The entire process in the proposed rule for Education Services Plans (ESP) and Collaborative Agreements (CA) conflicts with HB 1552 as the bill is very clear that this process only applies to special education students after an application has been accepted, and further that a CA is only relevant if the resident district will be involved in some service delivery to the student involving the use of a physical facility of the resident district. The proposed rules also involve the resident district in the drafting of every single ESP and CA. However, for the vast majority of students, the virtual program or its vendors will be providing the services, and the resident district will have no role at all in the provision of any educational services. It simply makes no sense to involve the resident district in an ESP and CA for a student unless there is some role contemplated for that district in the education and provision of services to that student. In most cases this requirement will simply become a new administrative hurdle and barrier to access. This misreading of the law to require an ESP and CA for every single enrolled student will, in addition to creating potential bottlenecks and possible barriers, will create a tremendous administrative burden serving absolutely no educational purpose.
The proposed rule singles out students with a disability and assigns them to a distinct application process. In doing so, the proposed rule reclaims a supposed veto power for the resident district over any full-time virtual enrollment for that subset of students. Not only is this unfair and exactly what the legislature explicitly eliminated, but singling out students with disabilities and forcing them into a distinct application process that involves more approvals – including from the resident district – when other students do not need any such approval is, at best, legally dubious. HB 1552 does not create a separate application process for students with disabilities, as the proposed rule attempts to. This provision and potential barrier to access targeted at students with special needs must be removed.

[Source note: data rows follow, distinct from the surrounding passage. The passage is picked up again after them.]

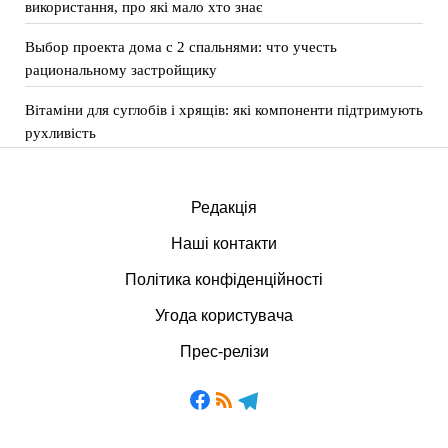
використання, про які мало хто знає
Выбор проекта дома с 2 спальнями: что учесть
рациональному застройщику
Вітаміни для суглобів і хрящів: які компоненти підтримують
рухливість
Редакція
Наші контакти
Політика конфіденційності
Угода користувача
Прес-релізи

To increase parental access, one of the most important changes made in HB 1552 was the elimination of the prior-public requirement to enroll in a full-time virtual program. The proposed rules, seem to imply that a student must first enroll, “in their resident district as required….” This portion of the proposed rules must be clarified so as to not directly reimpose any prior public enrollment requirement in the district of residence, when in fact HB 1552 specifically eliminated it.
Parents do not have real school choice if they don’t know the options available to them. HB 1552 was intended to provide parents with more objective information on their rights under MOCAP and that information is needed in a timely fashion to truly make a difference. The rules should state when DESE’s MOCAP Guidance document must be provided to school districts and also when school districts must deliver a copy with enough time in the enrollment process so parents can weigh their options. The information must also be objective, leaving the decision to parents. PSO and other third-party groups surveyed school districts for compliance under the old requirement to post virtual course and school information on the homepage of each district and very few complied. There should be a consequence for non-compliance with these critical informational responsibilities under the law since parental rights are at stake when they are not informed or are misinformed about their rights.